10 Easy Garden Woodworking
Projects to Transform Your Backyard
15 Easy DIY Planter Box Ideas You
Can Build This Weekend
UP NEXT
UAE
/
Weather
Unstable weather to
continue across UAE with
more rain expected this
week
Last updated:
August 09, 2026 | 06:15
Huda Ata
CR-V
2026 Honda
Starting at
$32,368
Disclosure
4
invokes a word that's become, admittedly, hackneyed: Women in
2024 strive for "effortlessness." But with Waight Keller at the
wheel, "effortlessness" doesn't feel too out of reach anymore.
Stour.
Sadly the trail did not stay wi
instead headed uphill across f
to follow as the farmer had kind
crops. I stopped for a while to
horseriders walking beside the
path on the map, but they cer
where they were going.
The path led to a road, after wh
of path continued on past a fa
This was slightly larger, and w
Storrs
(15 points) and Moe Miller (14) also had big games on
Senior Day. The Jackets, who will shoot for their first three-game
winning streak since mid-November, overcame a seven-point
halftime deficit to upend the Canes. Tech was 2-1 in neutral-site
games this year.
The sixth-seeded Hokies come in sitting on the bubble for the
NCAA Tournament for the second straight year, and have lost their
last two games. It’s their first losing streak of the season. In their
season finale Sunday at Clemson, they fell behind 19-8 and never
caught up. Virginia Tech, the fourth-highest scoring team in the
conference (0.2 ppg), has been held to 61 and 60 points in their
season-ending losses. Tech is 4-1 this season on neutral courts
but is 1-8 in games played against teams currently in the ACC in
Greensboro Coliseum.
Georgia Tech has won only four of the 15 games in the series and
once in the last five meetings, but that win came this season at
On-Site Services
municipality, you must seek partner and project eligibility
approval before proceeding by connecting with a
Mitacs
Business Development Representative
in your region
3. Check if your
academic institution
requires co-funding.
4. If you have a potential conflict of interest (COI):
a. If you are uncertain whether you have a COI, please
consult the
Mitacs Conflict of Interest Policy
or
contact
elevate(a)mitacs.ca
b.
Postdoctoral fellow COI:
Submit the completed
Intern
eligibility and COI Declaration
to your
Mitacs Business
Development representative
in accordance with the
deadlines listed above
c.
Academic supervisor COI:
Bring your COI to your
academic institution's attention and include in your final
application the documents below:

########

### Your goal
Pull out each line in the data above that contains the string "neutral".

### Result below
halftime deficit to upend the Canes. Tech was 2-1 in neutral-site
season-ending losses. Tech is 4-1 this season on neutral courts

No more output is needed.